### What this task involves
Please work out how many lines in the material below contain the string "Rendered", and answer with that number only.

### Entries provided
________________________

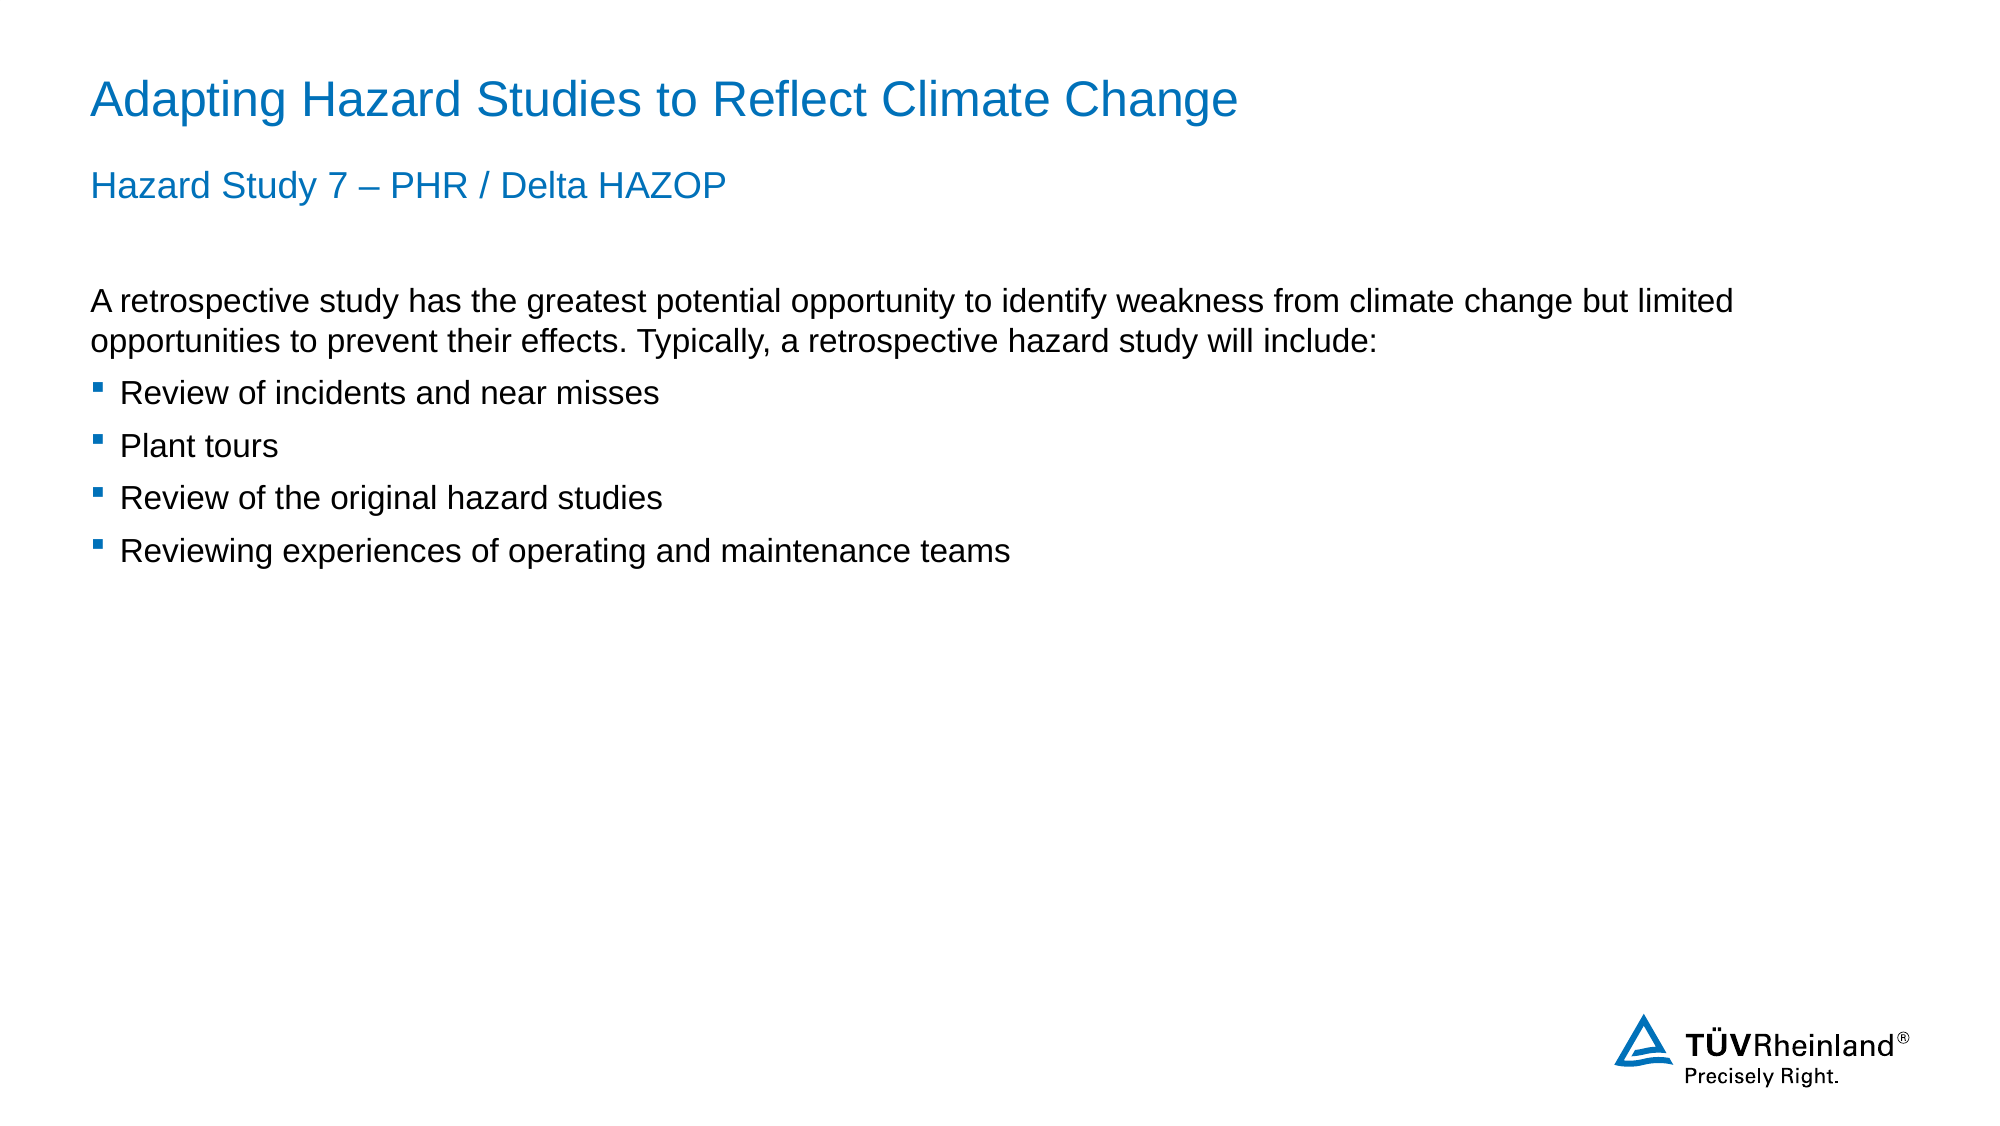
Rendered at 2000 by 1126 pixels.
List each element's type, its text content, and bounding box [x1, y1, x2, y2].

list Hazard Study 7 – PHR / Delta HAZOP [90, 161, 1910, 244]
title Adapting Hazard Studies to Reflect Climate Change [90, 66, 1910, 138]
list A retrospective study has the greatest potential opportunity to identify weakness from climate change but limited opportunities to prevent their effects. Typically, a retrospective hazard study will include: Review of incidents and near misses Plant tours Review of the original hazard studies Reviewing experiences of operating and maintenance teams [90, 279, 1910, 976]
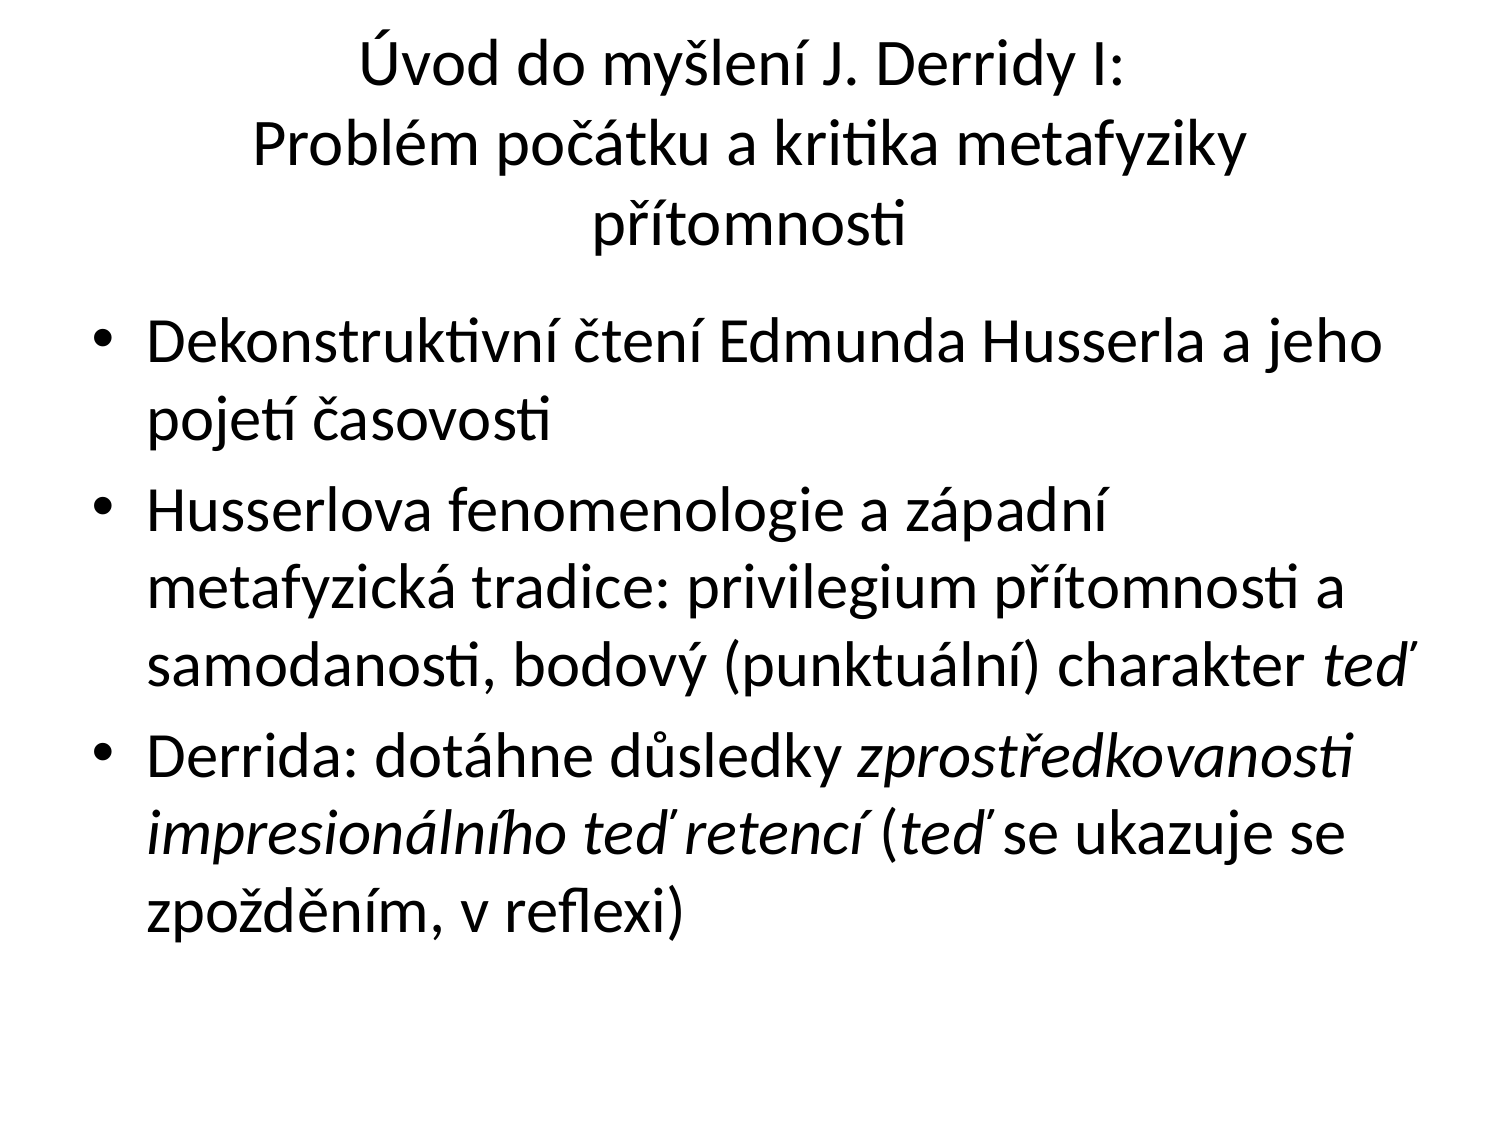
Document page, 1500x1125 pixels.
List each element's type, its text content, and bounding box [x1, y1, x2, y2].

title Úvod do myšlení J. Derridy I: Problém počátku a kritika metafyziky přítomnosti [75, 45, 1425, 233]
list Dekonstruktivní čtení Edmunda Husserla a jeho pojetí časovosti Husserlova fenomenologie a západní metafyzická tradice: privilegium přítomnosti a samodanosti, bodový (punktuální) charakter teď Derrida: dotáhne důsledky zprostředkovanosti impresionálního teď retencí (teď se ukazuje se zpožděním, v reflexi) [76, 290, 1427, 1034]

________________________

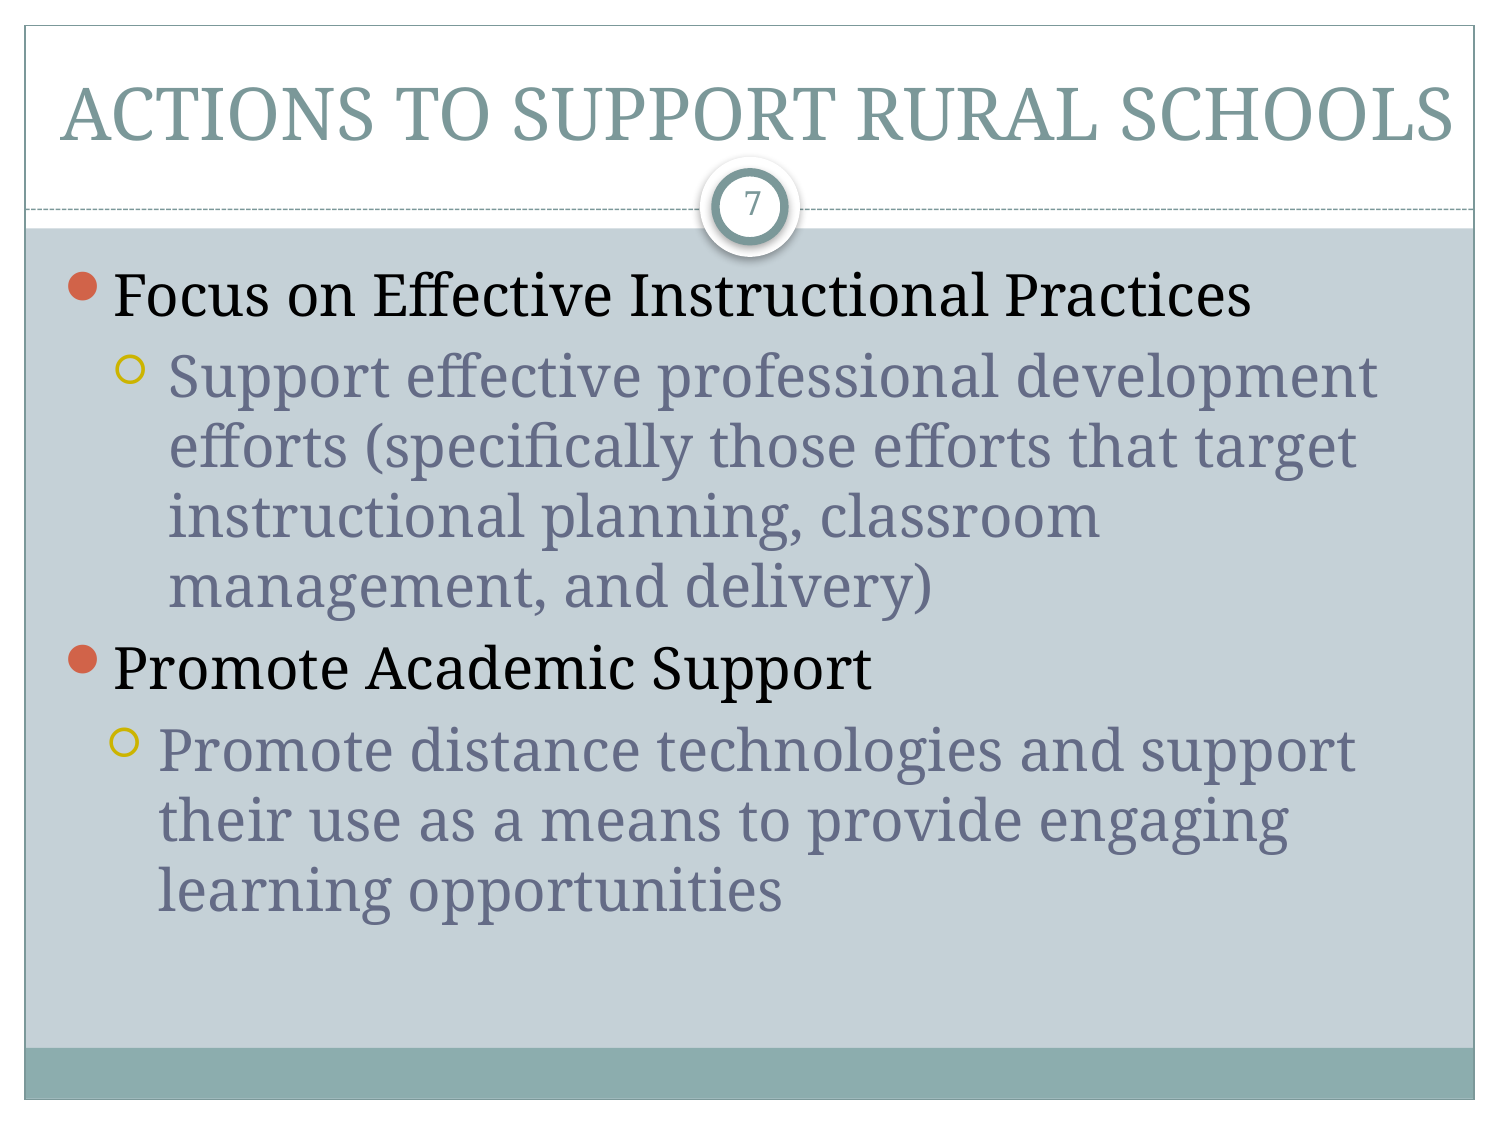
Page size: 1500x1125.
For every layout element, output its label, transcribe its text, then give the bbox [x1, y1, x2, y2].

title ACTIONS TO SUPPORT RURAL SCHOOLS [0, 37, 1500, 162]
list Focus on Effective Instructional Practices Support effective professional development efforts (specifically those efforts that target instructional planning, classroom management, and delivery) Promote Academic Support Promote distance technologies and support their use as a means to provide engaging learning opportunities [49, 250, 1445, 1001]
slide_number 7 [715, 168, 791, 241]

________________________

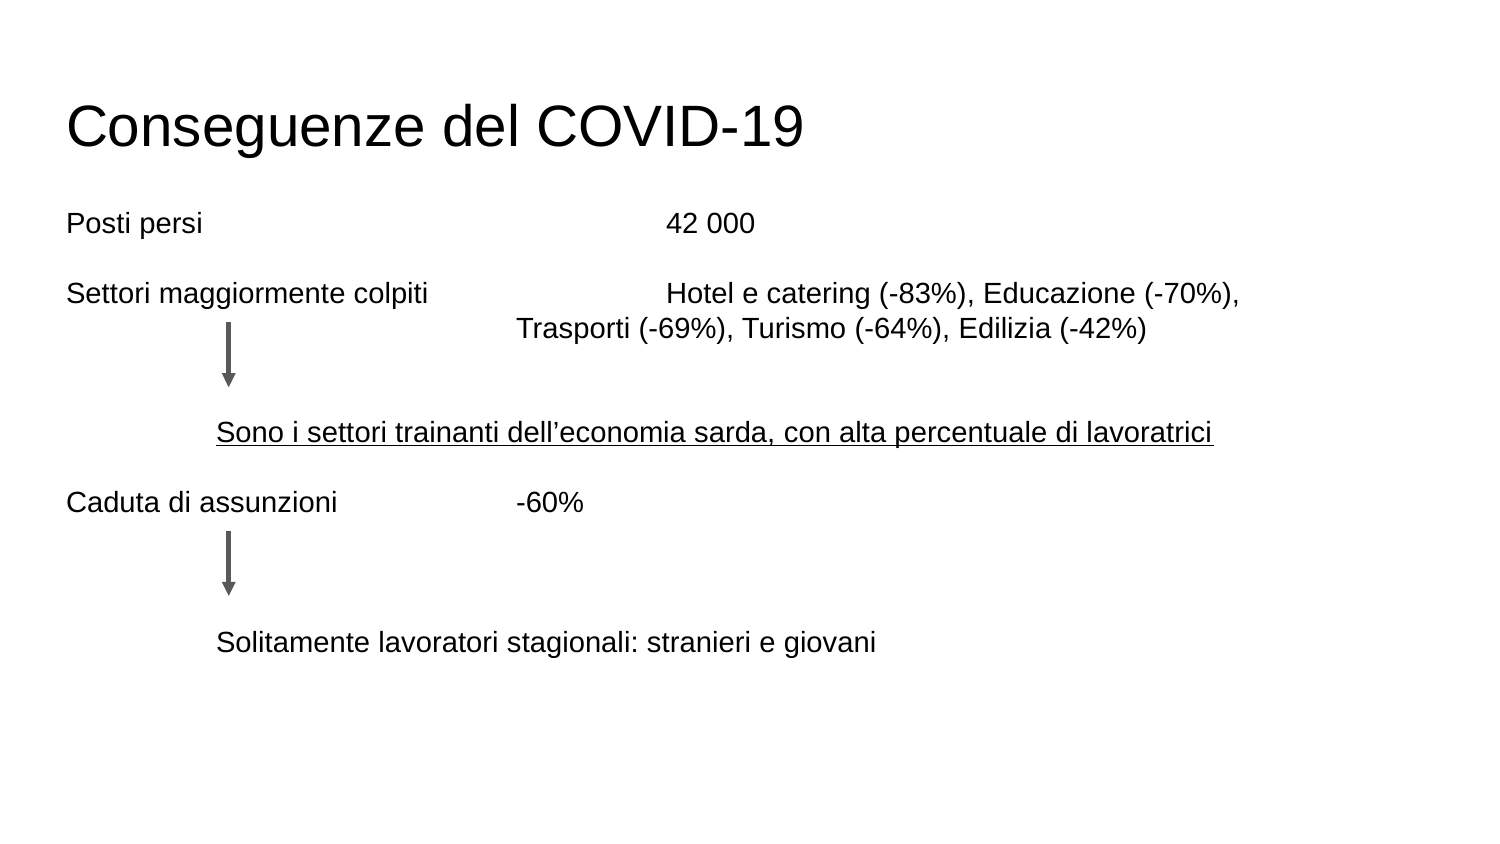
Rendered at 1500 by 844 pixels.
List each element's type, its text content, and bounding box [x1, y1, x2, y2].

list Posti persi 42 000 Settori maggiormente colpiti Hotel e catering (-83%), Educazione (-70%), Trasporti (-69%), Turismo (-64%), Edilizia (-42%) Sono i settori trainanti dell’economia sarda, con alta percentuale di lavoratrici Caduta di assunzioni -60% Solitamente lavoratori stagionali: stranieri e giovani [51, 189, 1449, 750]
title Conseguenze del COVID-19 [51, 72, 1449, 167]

________________________

### Expected answer
2